As for "cultural glue," you had it going into this episode or you didn’t. If you didn’t, I sincerely wish you the best of luck, and I hope you seize this opportunity to build some, ASAP. If you have it, on the other hand, now is the time to capitalize upon and reinforce that. Other than that, I don’t have too much more to add about the strength of your culture. It takes years and years to build, as does trust, and (see: Spitzer, Eliot) can be destroyed in an instant.

This brings us to the quality of leadership.

I believe this will be the key differentiator in this period. We talk about "leadership" interminably, but we do so for a reason.

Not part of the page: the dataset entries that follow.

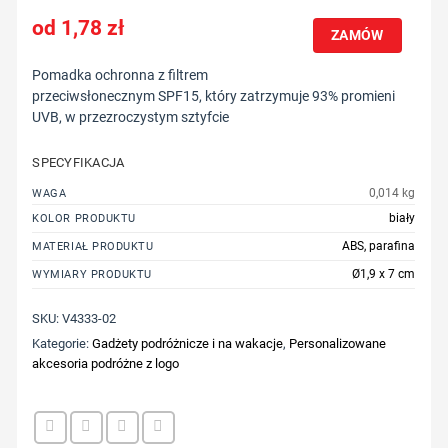
1,78
zł
ZAMÓW
Pomadka ochronna z filtrem
przeciwsłonecznym SPF15, który zatrzymuje 93% promieni
UVB, w przezroczystym sztyfcie
SPECYFIKACJA
0,014 kg
WAGA
biały
KOLOR PRODUKTU
ABS, parafina
MATERIAŁ PRODUKTU
Ø1,9 x 7 cm
WYMIARY PRODUKTU
SKU:
V4333-02
Kategorie:
Gadżety podróżnicze i na wakacje
,
Personalizowane
akcesoria podróżne z logo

It matters.

Jeffrey Sonnenfeld, President and CEO of the Chief Executive Leadership Institute at the Yale School of Management, was recently interviewed about what leadership entails in this environment, and here’s what he had to say (emphasis supplied):

  • "In times of genuine crisis, leaders do not have to use fear to alert people about the need to change from the status quo. When the place is on fire, it is counterproductive to frighten people. In battle, no one needs to be motivated.

    People want to know that their leaders are competent enough to see them through this crisis. They don’t have to like you; they have to know that they can place their faith in you because you have thought it all through"

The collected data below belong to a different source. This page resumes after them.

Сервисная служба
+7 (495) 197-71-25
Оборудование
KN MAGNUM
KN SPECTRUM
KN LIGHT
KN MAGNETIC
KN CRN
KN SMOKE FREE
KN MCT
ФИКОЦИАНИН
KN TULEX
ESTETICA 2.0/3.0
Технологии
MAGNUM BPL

  • Successful leadership in this era comes down to four critical points.

    The first is personal accessibility. We’ve seen CEOs in times of crises try to circle the wagons and stonewall the media and other stakeholders. That’s not the way to go. It’s critical to be out there.

    The second trait of an effective leader in crisis is empathy. Show some compassion for those hardest hit.

    A third quality has to do with authenticity and believability. [He proceeds to talk about how Wall Street executives performed, or didn’t, on Capitol Hill recently, and excoriates those who dissembled and seemed to be unprepared.]

    The fourth great quality of leaders in crisis is that they don’t let the stress of the present preclude the boldness, courageousness, and thoughtful prudent risk-taking that is still vital to success. These leaders understand that we still have to get out there and be in business. We’re not running libraries and museums; we’re running dynamic enterprises that can’t be afraid to take calculated risks.

    It’s really tough times that bring out the greatness in leadership. Disappointments, barriers, setbacks – they are all the punctuating moments that really define a heroic career. You don’t know how good an executive is until times are tough. As such, this is the time when corporate leaders can really distinguish themselves and really punctuate successes as outstanding leaders.

Study after study, time after time, has shown that Americans are the most optimistic of all nations. It’s time to invoke that.

There’s no sin, hereabouts, in getting knocked down. The sin–and an unforgivable one–is in not getting back up.

It will soon be time to get back up. Wall Street may be dead for now, but it’s Lazarus. It has reinvented itself every decade or so for as long as I’ve watched it. And our firms are the handmaidens to its serial reinventions. The notion of the "Wall Street law firm," or the international law firm with a Wall Street practice, should not yet be read its last rites.

Prepare to be optimistic. Prepare to be an American. Prepare to lead.